[Instructions for the task]:
In the forum excerpt below, what did a search for "Bill Gates" in Google's usenet archive return for a long time?

[Excerpted passage]:

A search from the main Google search page, as opposed to the search within groups, finds the first 1984 post as the first result.

I've seen vast numbers of posts become unfindable by search, and then weeks or months later become findable again. For instance, there was a long time when if you searched for "Bill Gates" in Google's usenet archive, it would only return something like a dozen posts.

To put it bluntly, Google's handling of the usenet archives has been negligent and/or incompetent.

[1] https://groups.google.com/forum/#!overview

[2] https://groups.google.com/forum/#!forum/net.unix-wizards


I've seen vast numbers of posts become unfindable by search, and then weeks or months later become findable again.

I think this is an effect of the way Google searches/indices things; I am equally frustrated by pages that disappear from Google's web search which may or may not come back eventually (although I've seen more disappear than come back...) Remember that they're running a huge distributed system, and so consistency/completeness is probably relaxed in order to optimise other things they believe are more important. It's the same reason why even if Google says there are X results in a search, you often cannot view them all.

(Not that I'm actually agreeing with this behaviour, however. It's less noticed on the web where there tends to be a lot of redundant/similar information, but still not desirable at all.)

[Collected material]:
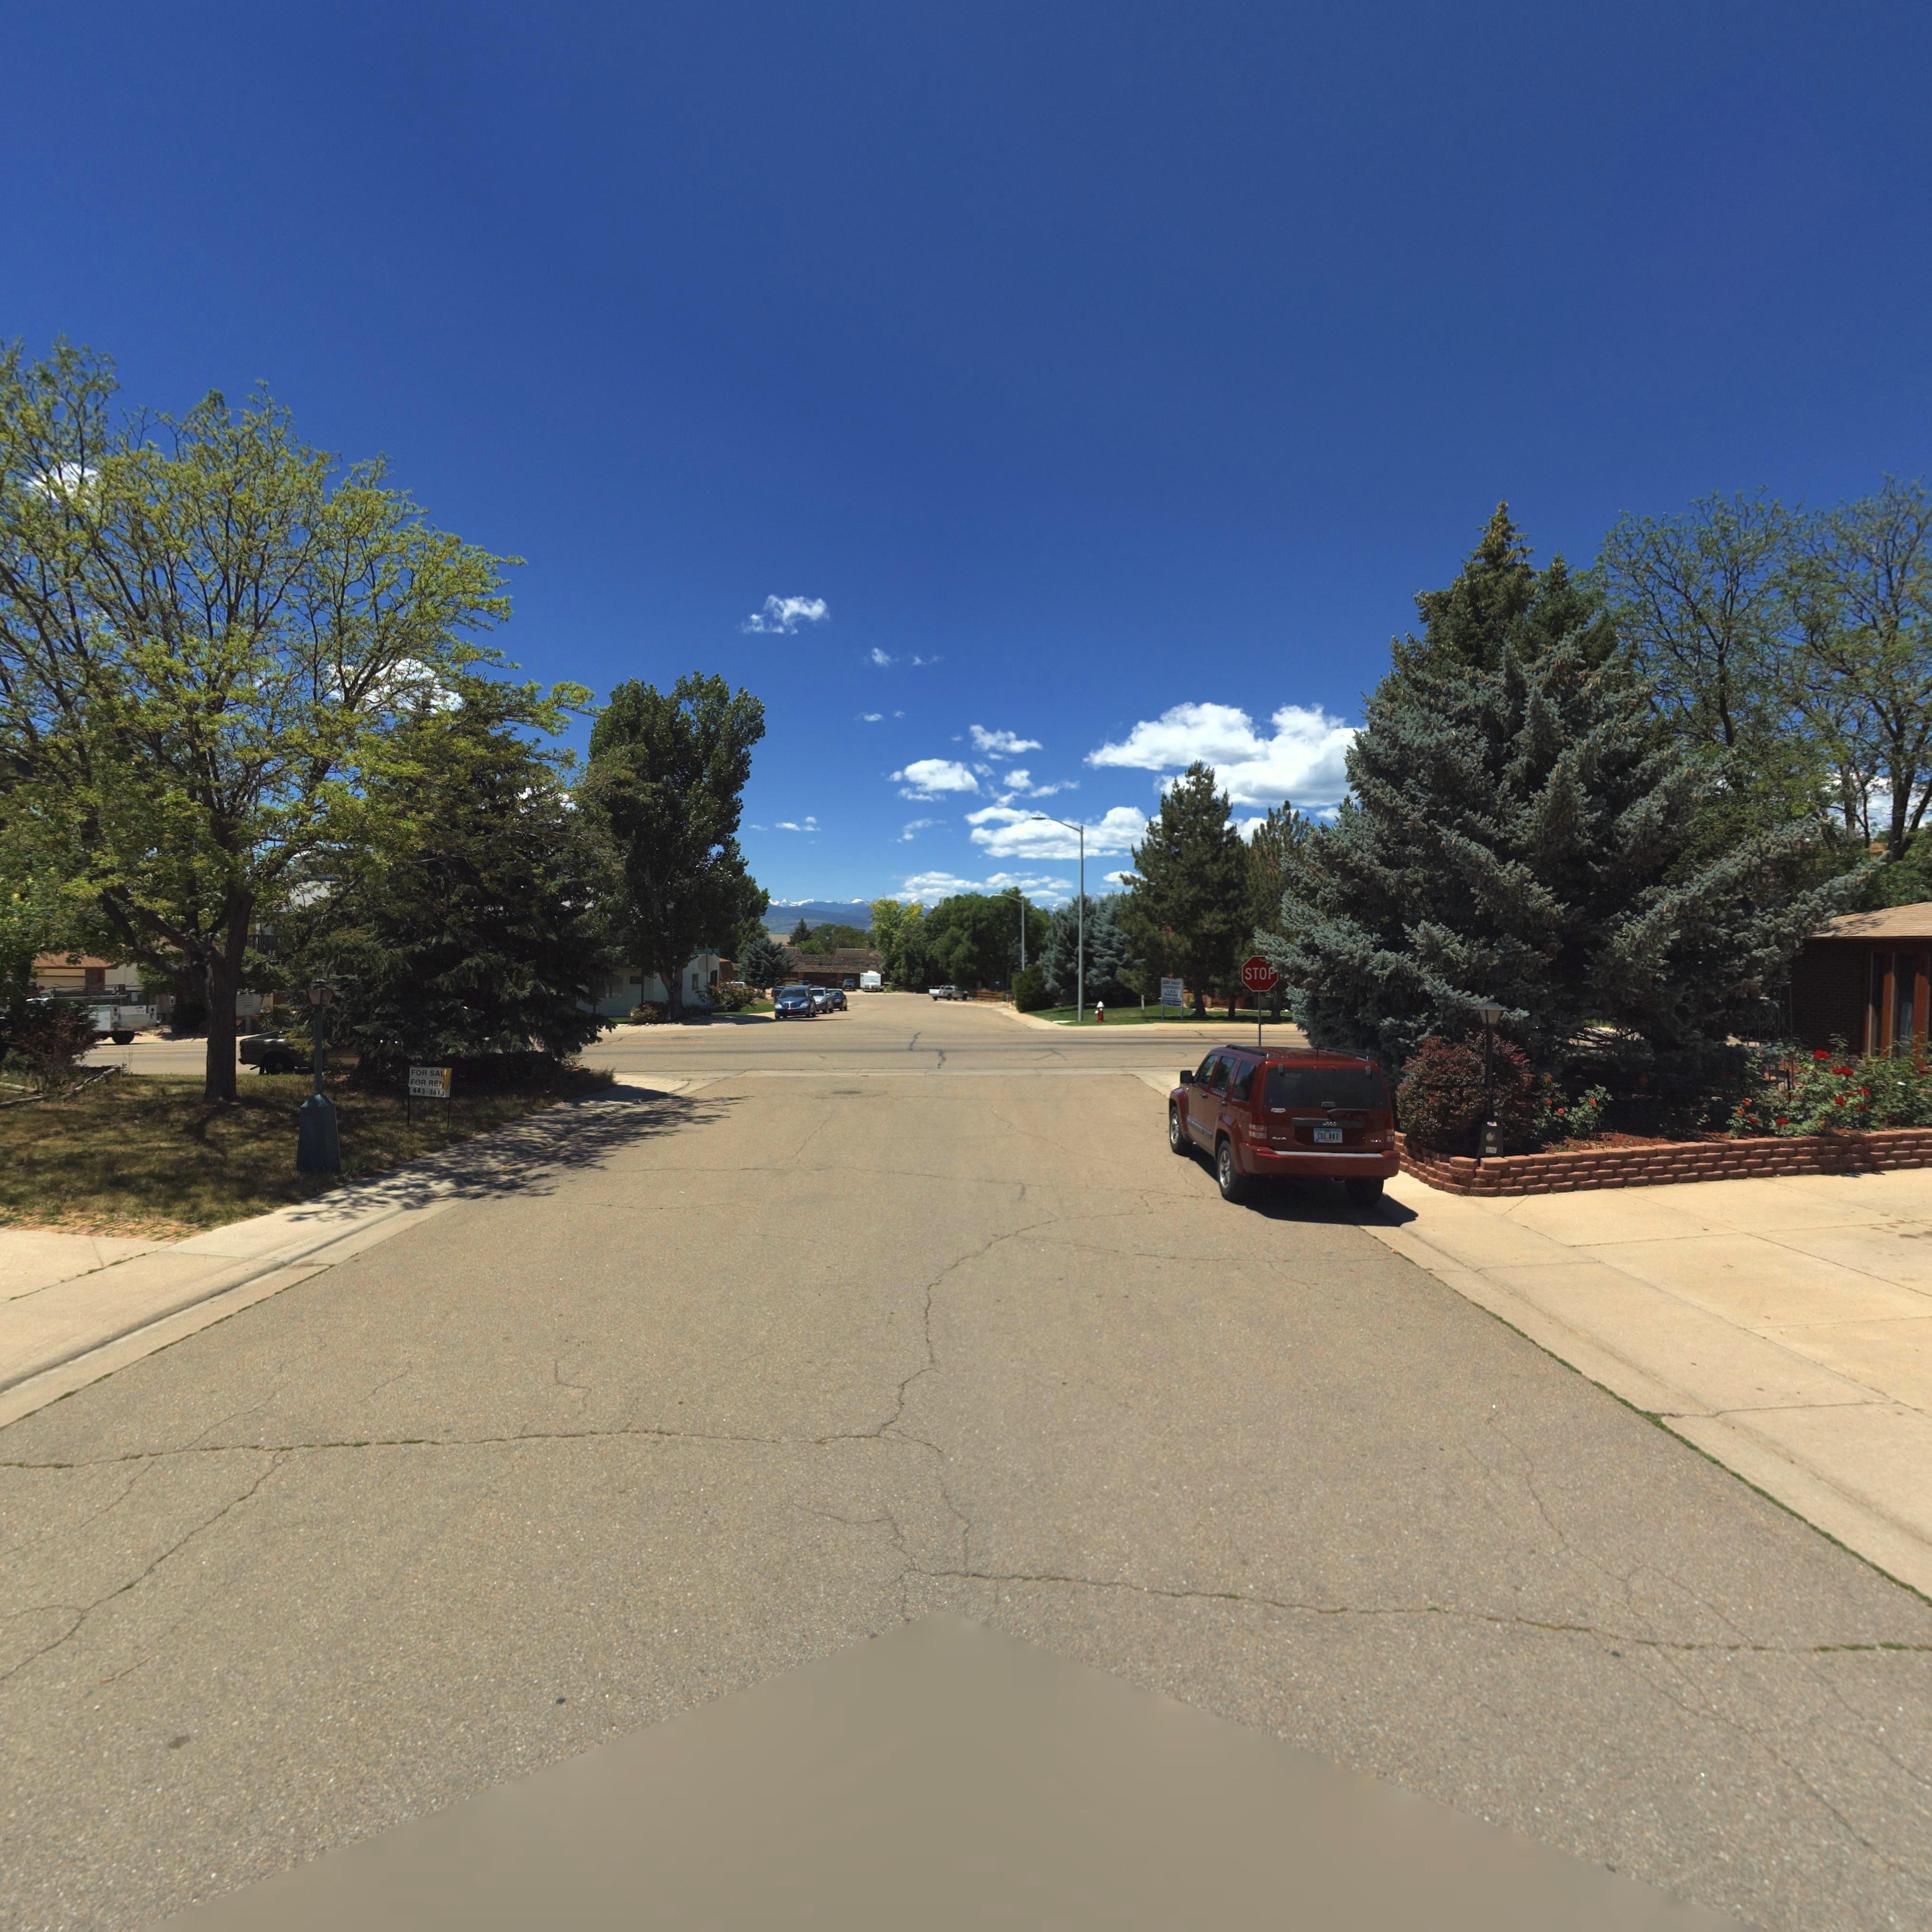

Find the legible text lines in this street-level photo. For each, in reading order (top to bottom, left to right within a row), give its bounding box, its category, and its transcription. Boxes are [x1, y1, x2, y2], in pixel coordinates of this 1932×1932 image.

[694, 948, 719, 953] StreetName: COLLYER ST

[Expected output]:
Only something like a dozen posts.